The United Kingdom, to its credit, appears to be moving in the right direction. UK Energy Secretary Ed Miliband stated plainly that his country is “intensively looking with allies at what can be done because it’s so important that we get the strait reopened.” That is the right instinct. The question of whether to secure international waters is not a question of loyalty to any one country or administration. It is a question of whether the international community believes that a hostile state actor should be permitted to switch off the global economy at will.
The answer must be an unambiguous no.
Trump’s Logic Is Sound — And It Goes Beyond This War
The president framed his appeal in terms of shared burden and shared interest. On Truth Social, Trump wrote that “the Countries of the World that receive Oil through the Hormuz Strait must take care of that passage,” calling it a “team effort” and pledging that the United States would coordinate and help “A LOT.” This is not the language of unilateralism. It is, in fact, a refreshingly honest articulation of what collective security ought to look like: nations that benefit from a resource bear a responsibility to defend it.
Trump made the point directly: “We’re always there for NATO. We’re helping them with Ukraine. It’s got an ocean in between us. Doesn’t affect us, but we’ve helped them. And it’ll be interesting to see what country wouldn’t help us with a very small endeavor, which is just keeping the strait open.” The logic is unimpeachable. If the principle of collective security means anything, it cannot be selectively applied only when the threat is geographically convenient for Europe.
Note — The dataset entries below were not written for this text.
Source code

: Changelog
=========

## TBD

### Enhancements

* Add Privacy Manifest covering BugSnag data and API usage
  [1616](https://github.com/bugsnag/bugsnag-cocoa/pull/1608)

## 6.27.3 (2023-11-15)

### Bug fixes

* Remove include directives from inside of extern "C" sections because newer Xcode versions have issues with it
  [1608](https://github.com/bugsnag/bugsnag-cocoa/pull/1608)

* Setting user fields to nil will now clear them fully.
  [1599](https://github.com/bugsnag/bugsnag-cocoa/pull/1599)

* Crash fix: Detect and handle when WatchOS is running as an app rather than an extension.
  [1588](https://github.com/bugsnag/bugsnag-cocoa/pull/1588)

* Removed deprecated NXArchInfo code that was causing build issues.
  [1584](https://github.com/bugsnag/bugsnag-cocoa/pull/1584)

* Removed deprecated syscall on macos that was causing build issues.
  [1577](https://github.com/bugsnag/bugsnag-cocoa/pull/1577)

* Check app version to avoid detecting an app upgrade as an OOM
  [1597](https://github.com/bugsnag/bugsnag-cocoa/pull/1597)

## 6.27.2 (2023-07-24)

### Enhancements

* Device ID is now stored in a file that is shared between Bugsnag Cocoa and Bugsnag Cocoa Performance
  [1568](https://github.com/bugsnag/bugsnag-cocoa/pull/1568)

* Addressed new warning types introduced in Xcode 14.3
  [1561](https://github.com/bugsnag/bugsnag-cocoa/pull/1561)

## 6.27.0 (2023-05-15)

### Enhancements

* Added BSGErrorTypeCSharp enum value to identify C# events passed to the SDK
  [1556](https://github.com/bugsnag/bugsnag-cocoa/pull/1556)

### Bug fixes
But the argument for securing the Strait of Hormuz must not end when this war ends. That is the broader lesson that policymakers and strategists must absorb. The international community cannot wait for the next crisis to rediscover the obvious: that allowing a single state — particularly one with a decades-long record of hostility toward Western interests — to retain unilateral control over a waterway this economically vital is a standing invitation to catastrophe.
A Permanent International Framework
What President Trump’s call demands, in the long run, is more than a temporary naval coalition. It demands a permanent doctrine: that the Strait of Hormuz, like other critical global commons, must be secured by an international framework that prevents any one nation from weaponizing it. Whether that takes the form of a standing multinational escort mission, a treaty-based freedom-of-navigation guarantee, or some other architecture is a matter for negotiation. But the principle itself should not be up for debate.
The EU’s foreign policy chief, Kaja Kallas, pointed toward exactly this kind of thinking when she raised the idea of replicating the Black Sea Initiative — the framework that kept Ukrainian grain exports flowing during wartime — as a model for the Strait of Hormuz. That instinct is correct. International commerce cannot be perpetually held hostage to the political calculations of whatever regime happens to control the shoreline of a critical passage.
Free nations built the postwar order on the premise that open seas mean open economies, and open economies mean greater peace. That premise is being tested in real time. The lesson of the current crisis is not merely that Iran overplayed its hand. The lesson is that the world handed Iran that hand in the first place — and must never do so again.
President Trump is calling on allies to act. They should. Not because Washington demands it. Not because of tariff threats or alliance politics. But because the alternative — a world where any hostile power can shut down a fifth of the global oil supply whenever it chooses — is a world none of them can afford to live in.
The Strait of Hormuz must be free. And keeping it free must become a permanent commitment of the free world.